Ey Hak adamı dikkat et. Herkesin yiyeceğinin nasıl verildiğini gör. Kimi hurma yer, kimi diken; kimi emniyet içinde, kimi korku ve kaygı. Anlam açısından da kısmetler başka başkadır. Kimi kâinatın dışında (uçuyor), kimi içinde hapsolmuştur. Nâr ile nurdan yüz binlerce perde vardır, bu perdenin ehli o perdeden uzaktadır.

Notlar

  1. Bakara suresi 2/285-286 Peygamber, Rabbinden kendisine indirilene iman etti, müminler de (iman ettiler). Her biri; Allah’a, meleklerine, kitaplarına ve peygamberlerine iman ettiler ve şöyle dediler: “Onun peygamberlerinden hiçbirini (diğerinden) ayırt etmeyiz.” Şöyle de dediler: “İşittik ve itaat ettik. Ey Rabbimiz! Senden bağışlama dileriz. Sonunda dönüş yalnız sanadır.” Allah, bir kimseyi ancak gücünün yettiği şeyle yükümlü kılar. Onun kazandığı iyilik kendi yararına, kötülük de kendi zararınadır. (Şöyle diyerek dua ediniz): “Ey Rabbimiz! Unutur, ya da yanılırsak bizi sorumlu tutma!

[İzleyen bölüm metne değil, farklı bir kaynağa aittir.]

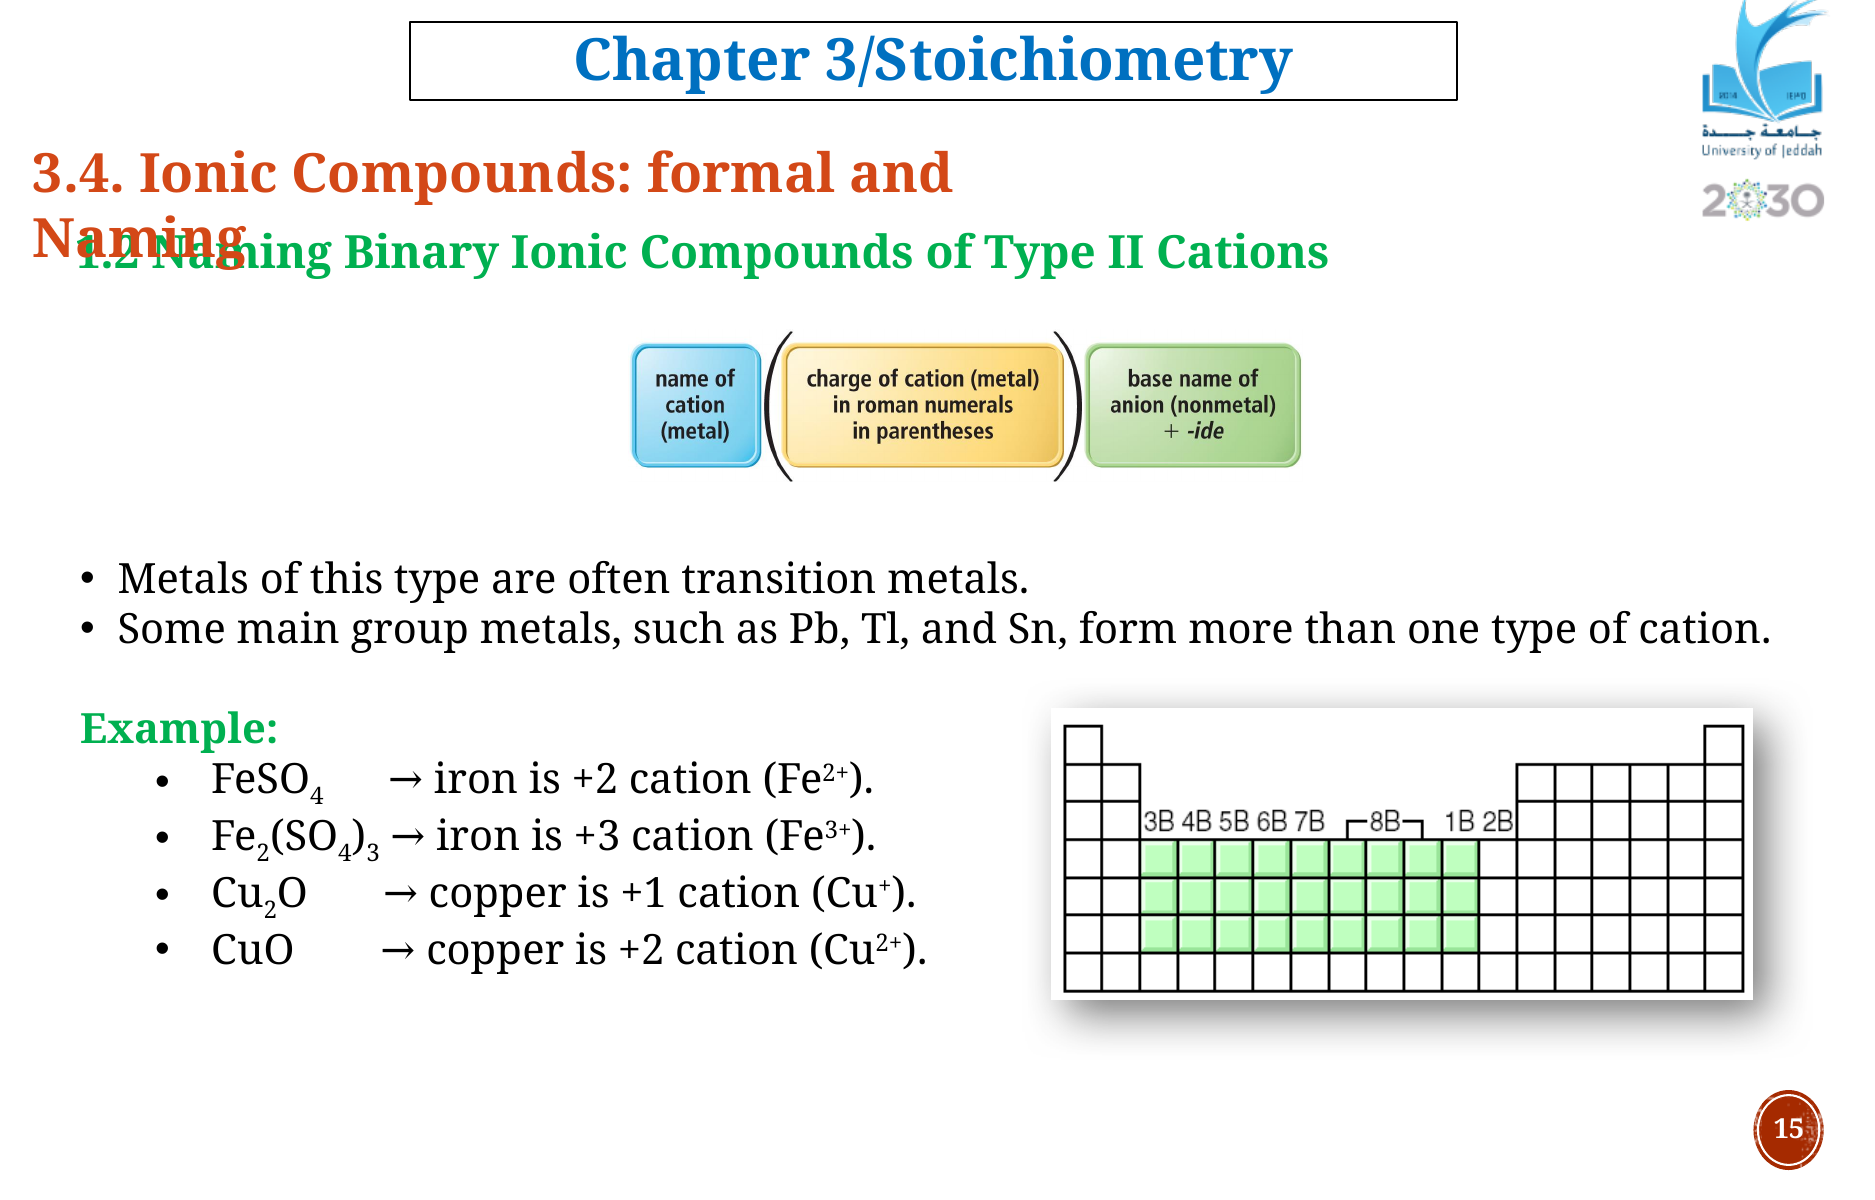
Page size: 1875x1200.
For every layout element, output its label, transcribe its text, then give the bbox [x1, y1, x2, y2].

Ey Rabbimiz! Bize, bizden öncekilere yüklediğin gibi ağır yük yükleme. Ey Rabbimiz! Bize gücümüzün yetmediği şeyleri yükleme! Bizi affet, bizi bağışla, bize acı! Sen bizim Mevlâmızsın. Kâfirler topluluğuna karşı bize yardım et.”
  2. Bakara suresi 2/74 Sonra bunun ardından kalpleriniz yine katılaştı; taş gibi, hatta daha katı oldu. Çünkü taş vardır ki içinden ırmaklar fışkırır. Taş vardır ki yarılır da içinden sular çıkar. Taş da vardır ki Allah korkusuyla (yerinden kopup) düşer. Allah, yaptıklarınızdan hiçbir zaman habersiz değildir.

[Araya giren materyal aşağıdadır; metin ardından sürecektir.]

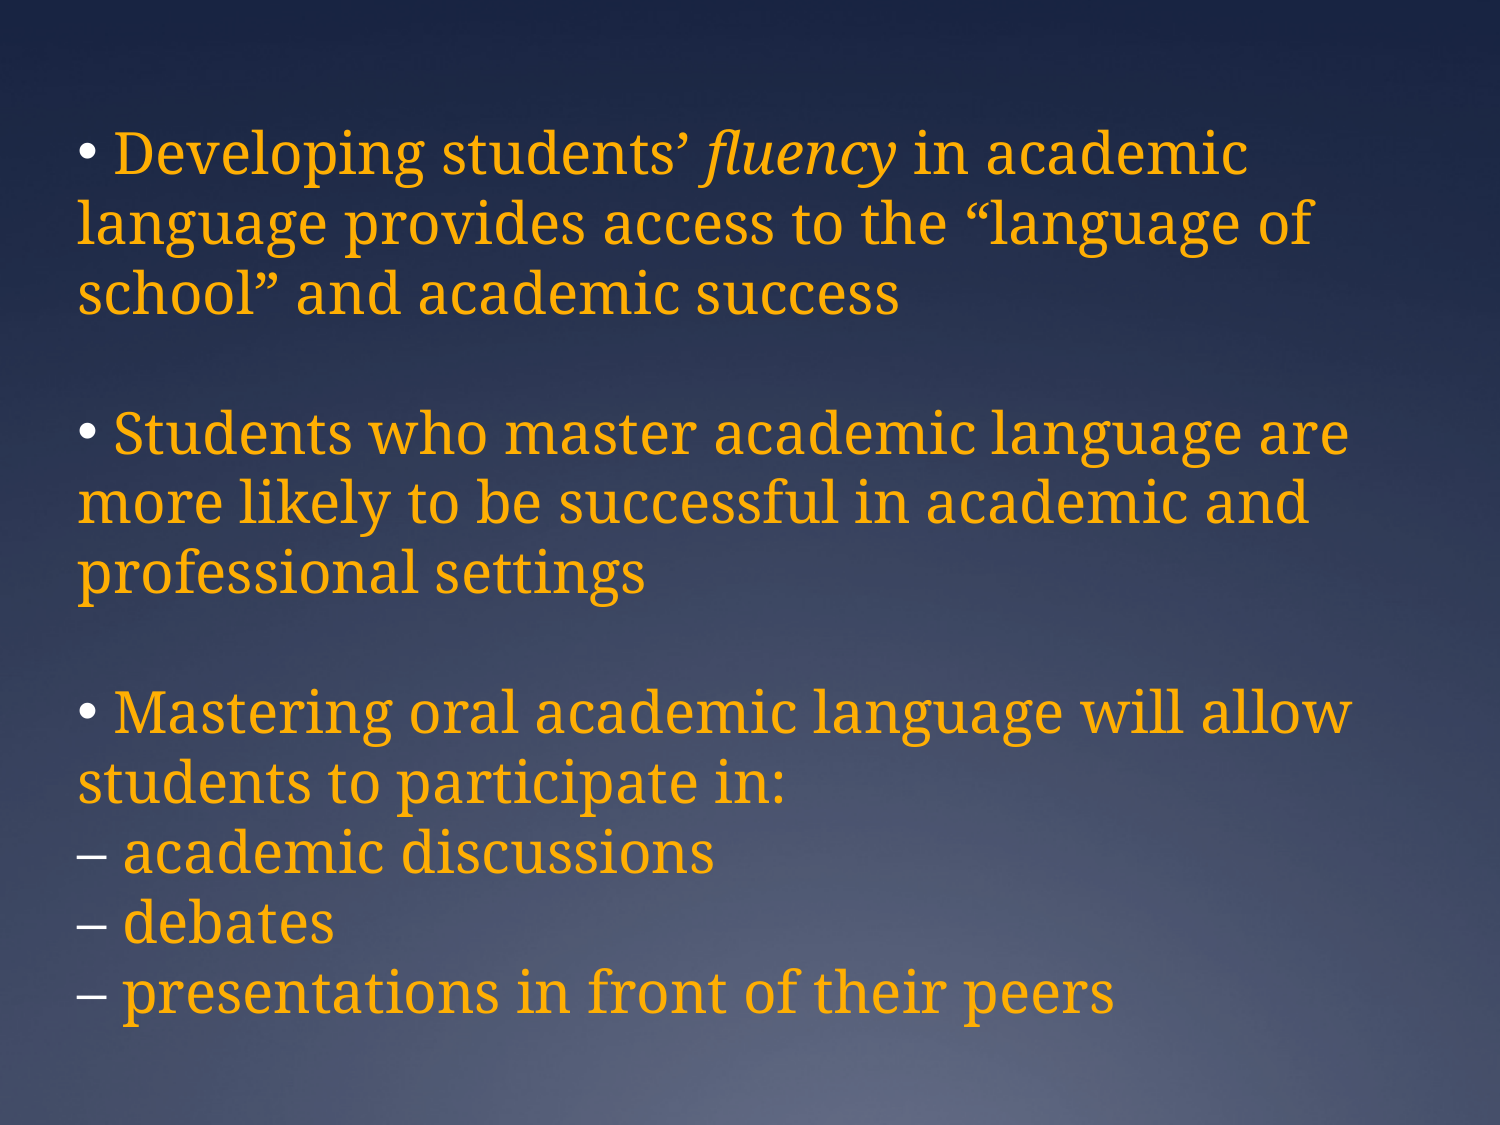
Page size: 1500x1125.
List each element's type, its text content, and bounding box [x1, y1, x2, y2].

text_box Developing students’ fluency in academic language provides access to the “language of school” and academic success Students who master academic language are more likely to be successful in academic and professional settings Mastering oral academic language will allow students to participate in: – academic discussions – debates – presentations in front of their peers [62, 108, 1500, 1125]
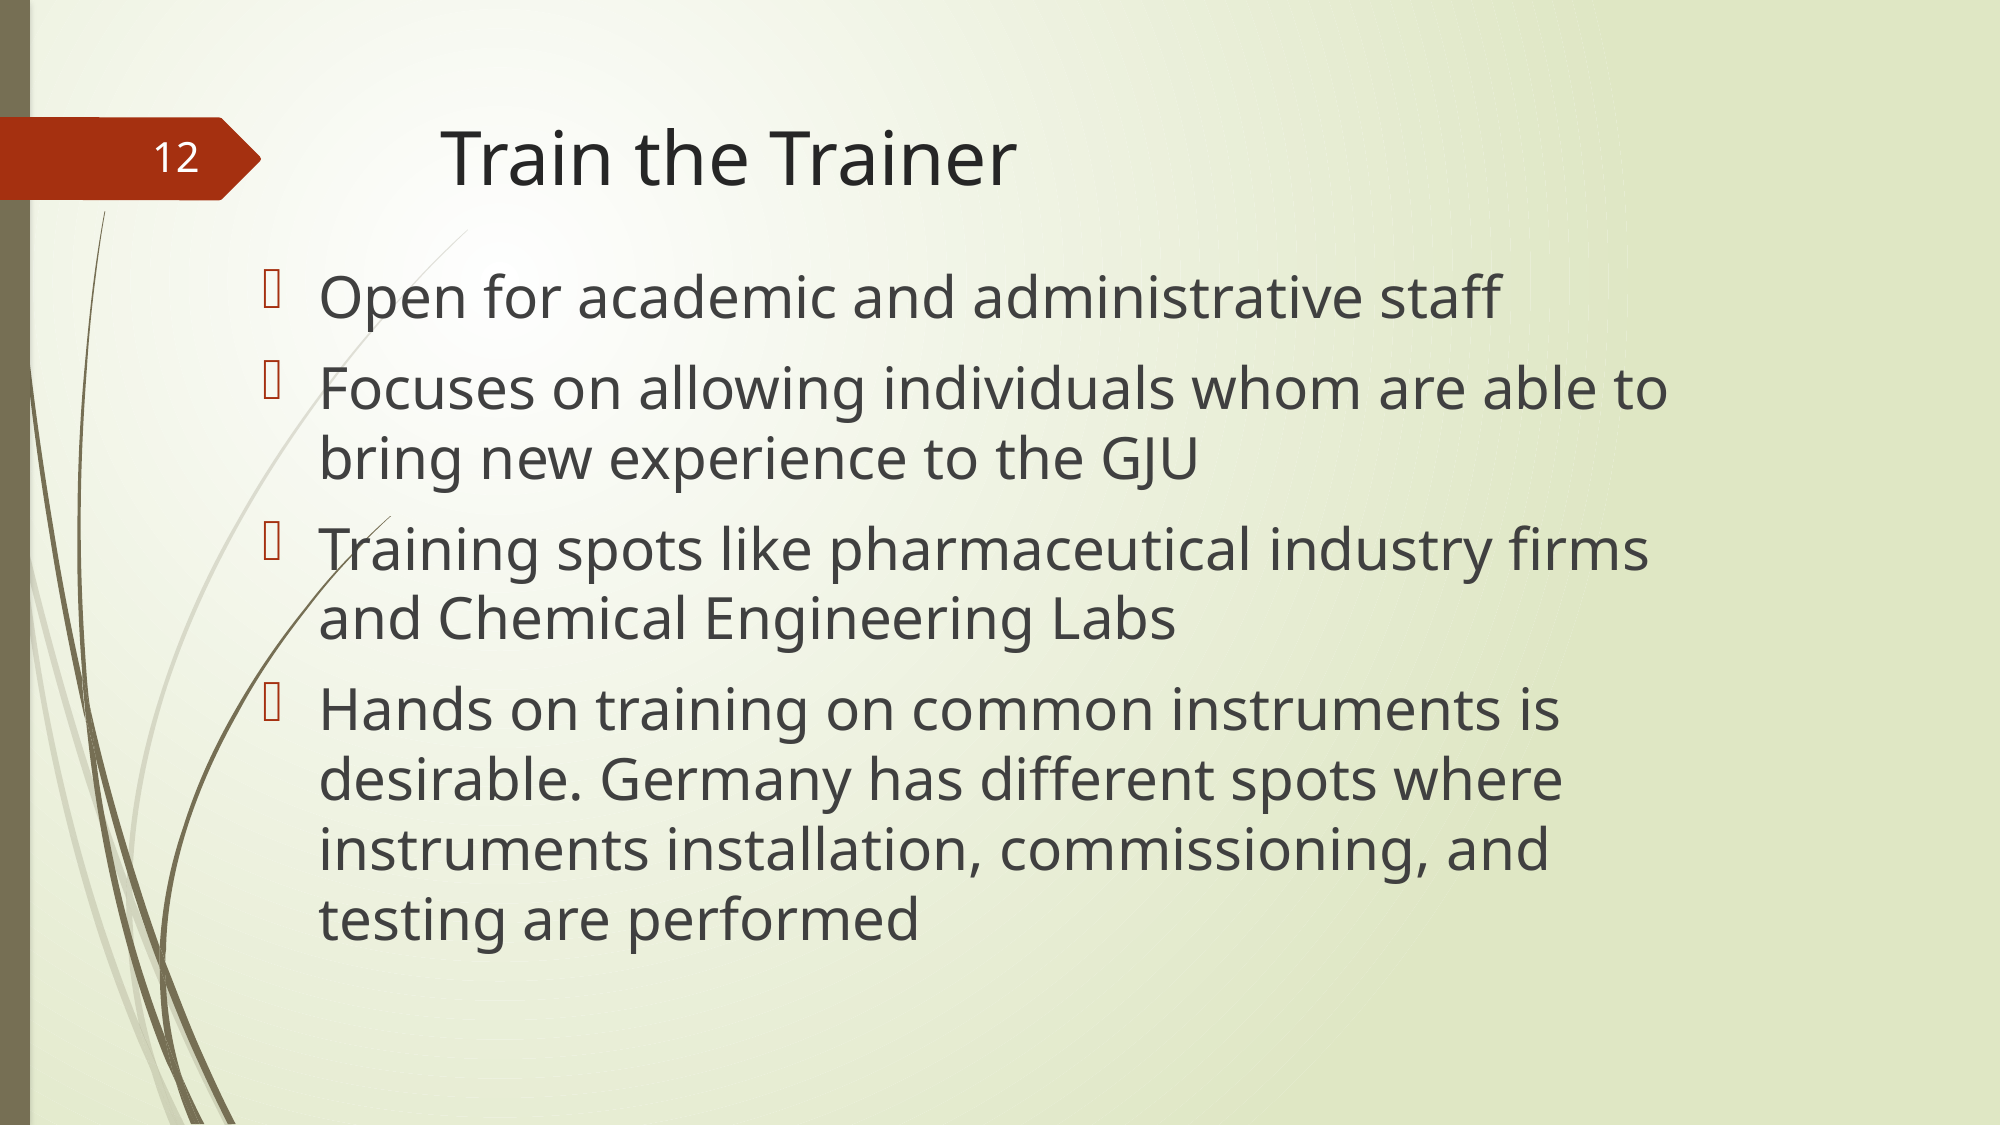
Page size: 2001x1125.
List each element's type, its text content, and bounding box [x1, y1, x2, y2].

  3. Müddesir suresi 74/26-31: Ben onu “Sekar”a (cehenneme) sokacağım. Sekar’ın ne olduğunu sen ne bileceksin? Geride bir şey koymaz, bırakmaz. Derileri kavurur. Üzerinde on dokuz (görevli melek) vardır.
  4. Bakara suresi 2/60 Hani, Mûsâ kavmi için su dilemişti. Biz de, “Asanı kayaya vur” demiştik, böylece kayadan on iki pınar fışkırmış, her boy kendi su alacağı pınarı bilmişti. “Allah’ın rızkından yiyin, için. Yalnız, yeryüzünde bozgunculuk yaparak fesat çıkarmayın” demiştik.